Extracted data entries:
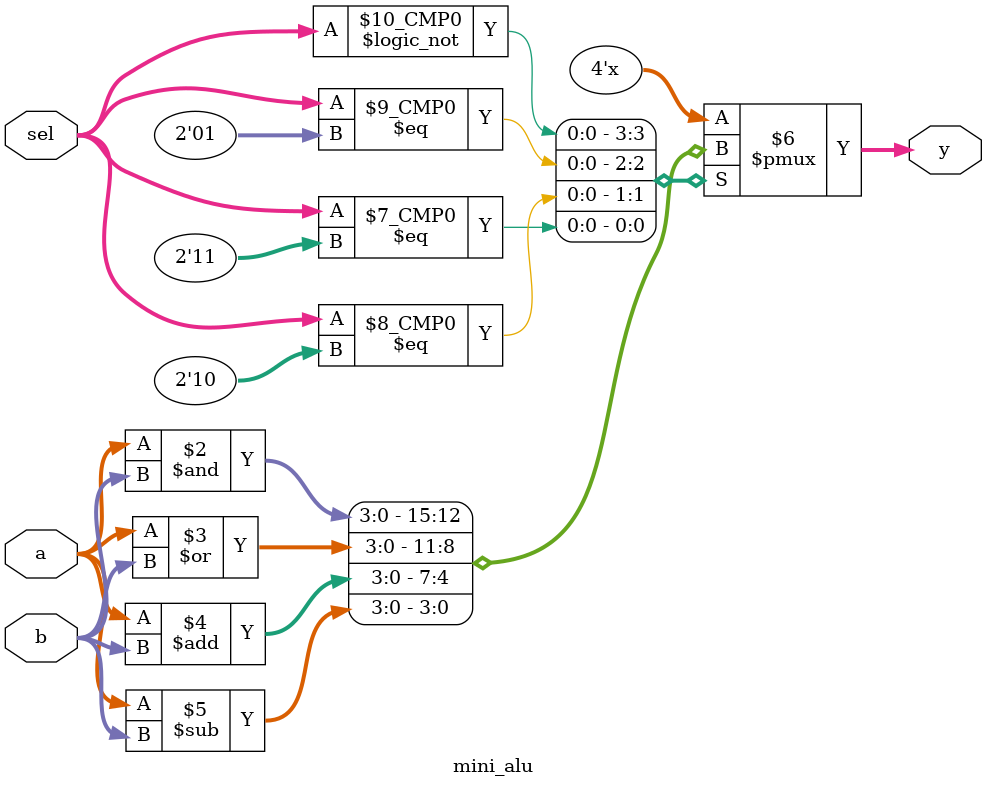
<source format=v>
module mini_alu (
    input wire [3:0] a,
    input wire [3:0] b,
    input wire [1:0] sel,
    output reg [3:0] y
);
    always @(*) begin
        case (sel)
            2'b00: y = a & b;        // AND operation
            2'b01: y = a | b;        // OR operation
            2'b10: y = a + b;        // ADD operation
            2'b11: y = a - b;        // SUBTRACT operation
            default: y = 4'b0000;    // Default case
        endcase
    end
endmodule
</source>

▸ Exercise requirements
The records above are to be retyped exactly, with every picture left out.

▸ Written reply
<source format=v>
module mini_alu (
    input wire [3:0] a,
    input wire [3:0] b,
    input wire [1:0] sel,
    output reg [3:0] y
);
    always @(*) begin
        case (sel)
            2'b00: y = a & b;        // AND operation
            2'b01: y = a | b;        // OR operation
            2'b10: y = a + b;        // ADD operation
            2'b11: y = a - b;        // SUBTRACT operation
            default: y = 4'b0000;    // Default case
        endcase
    end
endmodule
</source>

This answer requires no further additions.